After this message is sent, it causes erroneous behavior. I am having difficulty finding out exactly what this message means. The certificate keys that I am using expire in the year 2017, so it can't possibly be that OpenVPN thinks that they have expired. I did some research with Google and found some information regarding "lame duck" keys (expiring keys). It would appear that OpenVPN creates session keys that it will 'renegotiate' after some specified amount of time. If that is the case, and if these keys expire, does this cause OpenVPN to restart?
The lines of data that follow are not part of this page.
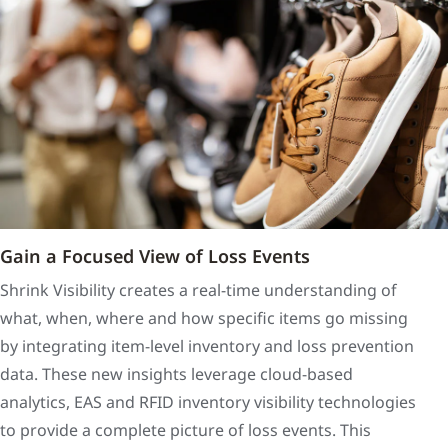
Gain a Focused View of Loss Events
Shrink Visibility creates a real-time understanding of
what, when, where and how specific items go missing
by integrating item-level inventory and loss prevention
data. These new insights leverage cloud-based
analytics, EAS and RFID inventory visibility technologies
to provide a complete picture of loss events. This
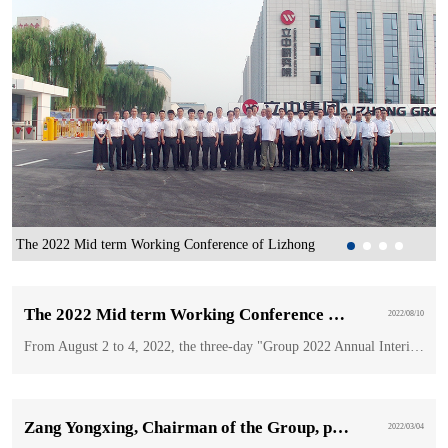
The 2022 Mid term Working Conference of Lizhong
Z
Wheel Group was held in BaoDing
i
G
The 2022 Mid term Working Conference of Lizhong Wheel Group was held in BaoDing
2022/08/10
From August 2 to 4, 2022, the three-day "Group 2022 Annual Interim Working Meeting" was held in the Sitong New Materials Conference Room.
Zang Yongxing, Chairman of the Group, participated in the torch relay of the Beijing Winter Paralympic Games
2022/03/04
OpenVPN uses asymmetric Public Key Encryption (the private key and certificates) to establish a session, and then negotiates a static key between hosts for tunnel encryption.  This static key is used because symmetric encryption is much faster.  By default, OpenVPN will renegotiate the static key every 60 minutes, although you can change the frequency by using the 3 --reneg-* options.  When a renegotiation occurs you will see the message you described above in your logs.

However, the renegotiation doesn't cause OpenVPN to restart; data can still be sent during the negotiation process, and the old key is still valid for a default of 60 minutes and can be changed with the --tran-window option.

If you're changing the effective user or group of OpenVPN, it might be that the unprivileged account can't read the private key or certificate.  If this is the case you should see an error in your logs indicating that the key can't be opened for reading.